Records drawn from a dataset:

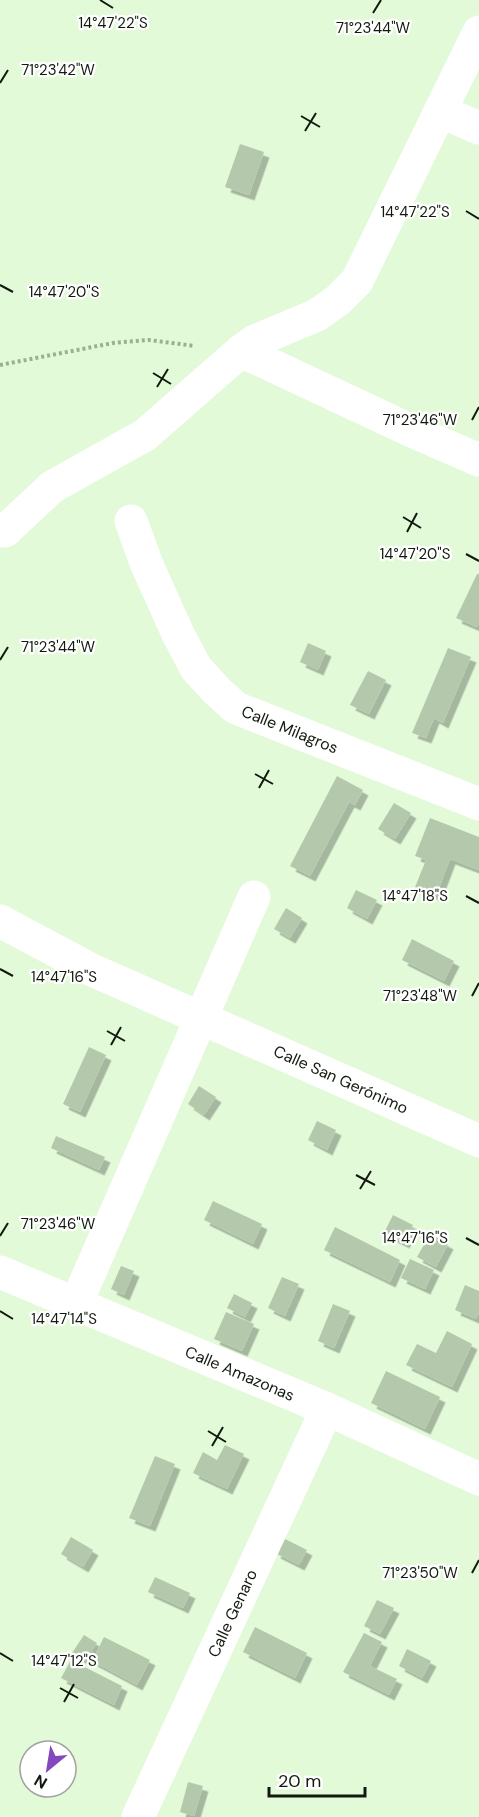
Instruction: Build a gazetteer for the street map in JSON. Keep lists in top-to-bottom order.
{
  "streets": {
    "street": [
      "Calle Milagros",
      "Calle San Gerónimo",
      "Calle Amazonas",
      "Calle Genaro"
    ]
  },
  "crossings": [
    ["Calle Amazonas", "Calle Genaro"]
  ],
  "scale_bar": "20 m",
  "north": "bottom left",
  "coordinates": [
    "14°47'22\"S",
    "71°23'44\"W",
    "71°23'42\"W",
    "14°47'20\"S",
    "71°23'46\"W",
    "14°47'18\"S",
    "14°47'16\"S",
    "71°23'48\"W",
    "14°47'14\"S",
    "71°23'50\"W",
    "14°47'12\"S"
  ]
}
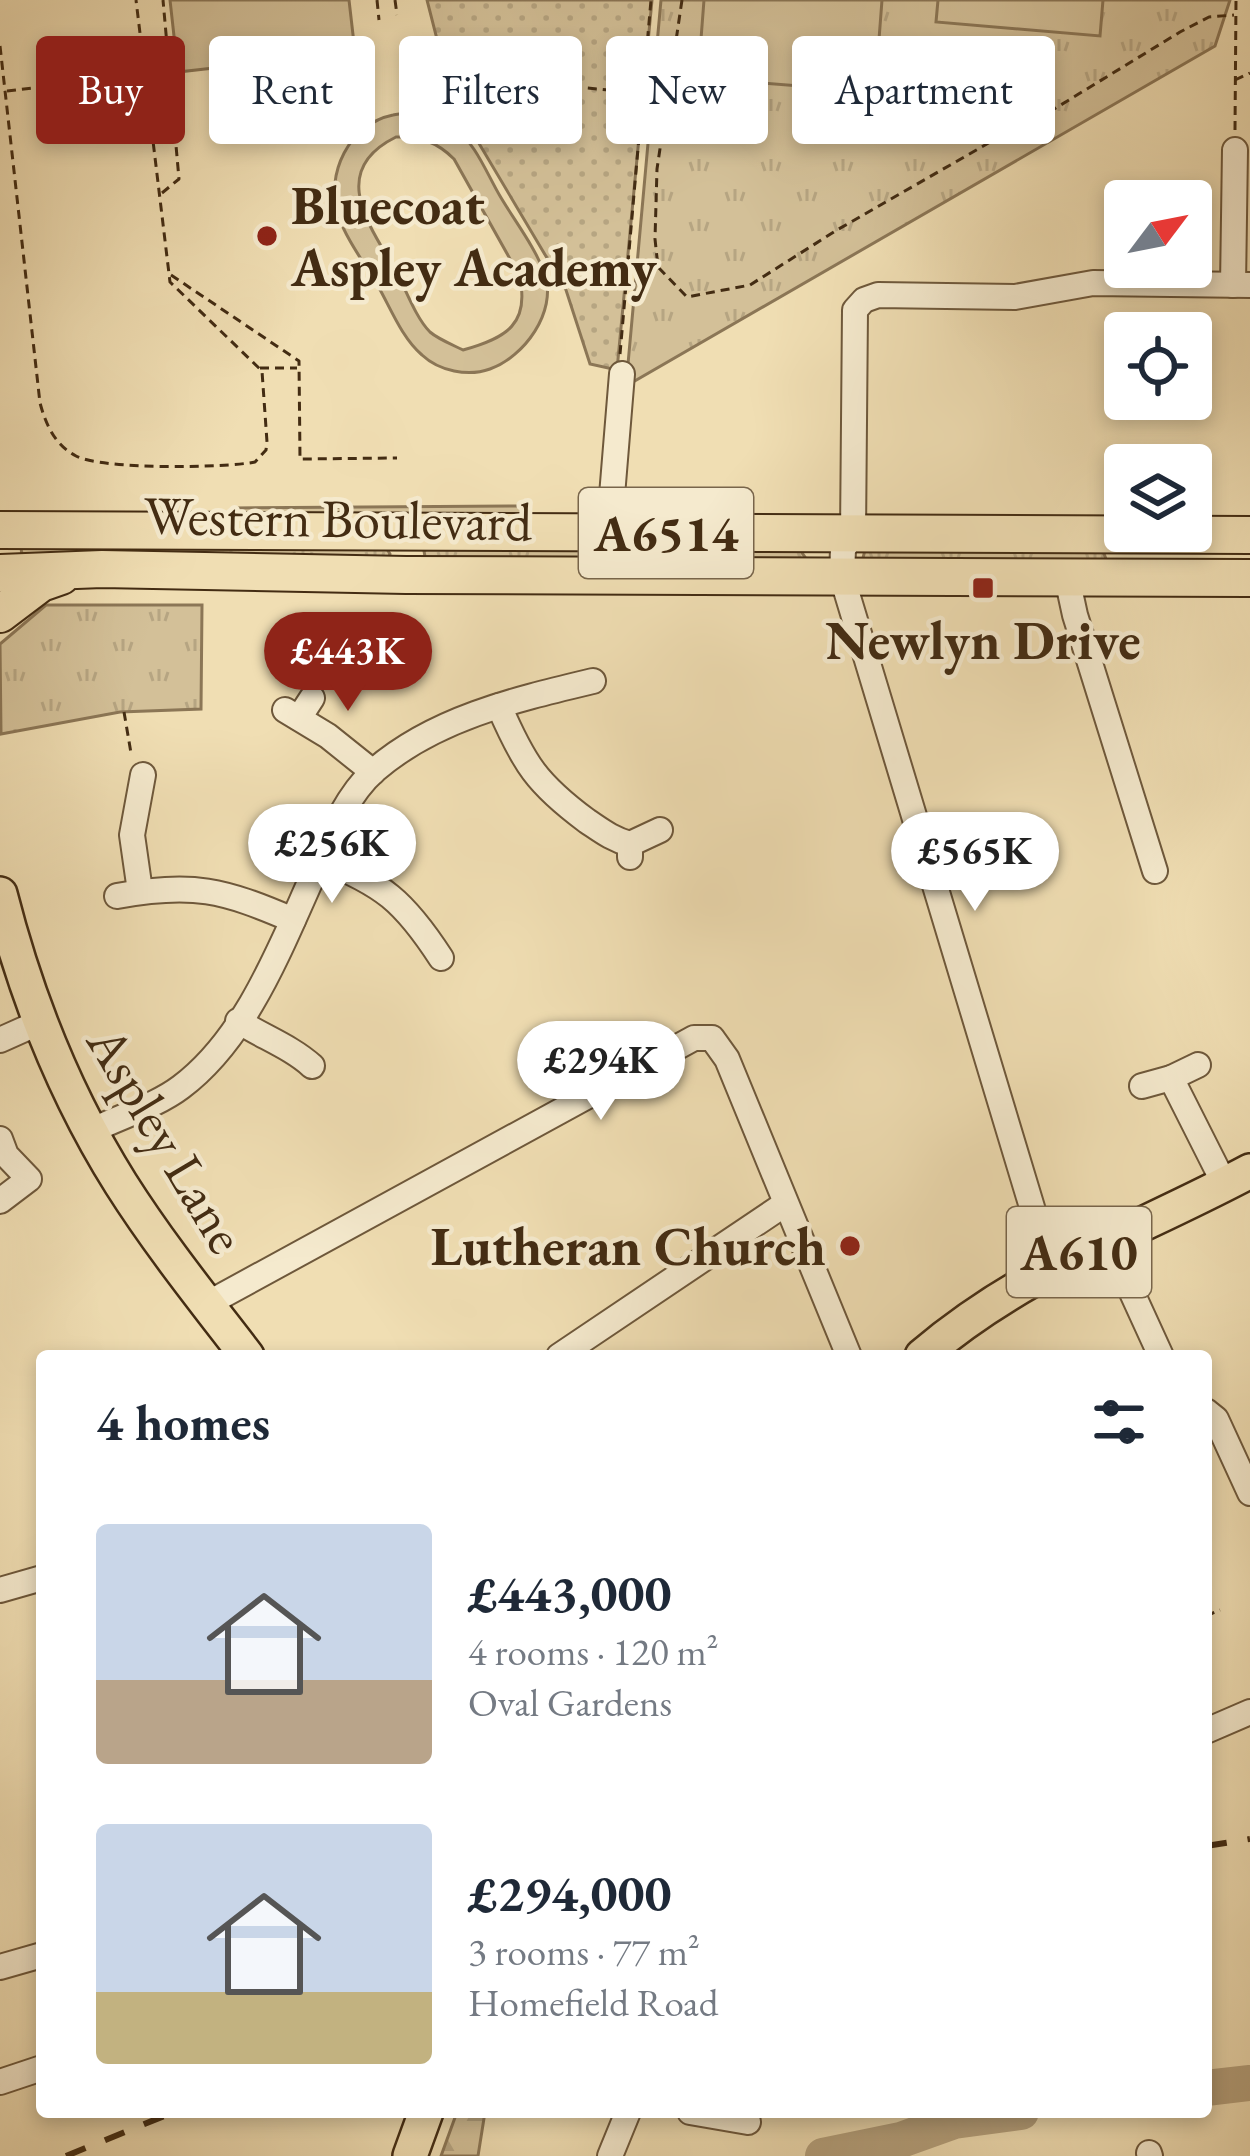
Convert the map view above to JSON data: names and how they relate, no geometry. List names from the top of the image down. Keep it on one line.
{"streets":{"highway":["Western Boulevard","A6514"],"main road":["Aspley Lane","A610"]},"places":{"other":["Bluecoat Aspley Academy","Lutheran Church"],"transit":["Newlyn Drive"]},"north":"top right","page":{"chip":["Buy","Rent","Filters","New","Apartment"],"price":["£443K","£256K","£565K","£294K"],"heading":"4 homes","list":[{"name":"£443,000","note":"4 rooms · 120 m² · Oval Gardens"},{"name":"£294,000","note":"3 rooms · 77 m² · Homefield Road"}]}}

• PROBLEM TO WORK ON
Transcribe every record above exactly as written, leaving out any pictures.

• ANSWER AREA
Instruction: Build a gazetteer for the street map in JSON. Keep lists in top-to-bottom order.
{
  "streets": {
    "street": [
      "Calle Milagros",
      "Calle San Gerónimo",
      "Calle Amazonas",
      "Calle Genaro"
    ]
  },
  "crossings": [
    ["Calle Amazonas", "Calle Genaro"]
  ],
  "scale_bar": "20 m",
  "north": "bottom left",
  "coordinates": [
    "14°47'22\"S",
    "71°23'44\"W",
    "71°23'42\"W",
    "14°47'20\"S",
    "71°23'46\"W",
    "14°47'18\"S",
    "14°47'16\"S",
    "71°23'48\"W",
    "14°47'14\"S",
    "71°23'50\"W",
    "14°47'12\"S"
  ]
}
Convert the map view above to JSON data: names and how they relate, no geometry. List names from the top of the image down. Keep it on one line.
{"streets":{"highway":["Western Boulevard","A6514"],"main road":["Aspley Lane","A610"]},"places":{"other":["Bluecoat Aspley Academy","Lutheran Church"],"transit":["Newlyn Drive"]},"north":"top right","page":{"chip":["Buy","Rent","Filters","New","Apartment"],"price":["£443K","£256K","£565K","£294K"],"heading":"4 homes","list":[{"name":"£443,000","note":"4 rooms · 120 m² · Oval Gardens"},{"name":"£294,000","note":"3 rooms · 77 m² · Homefield Road"}]}}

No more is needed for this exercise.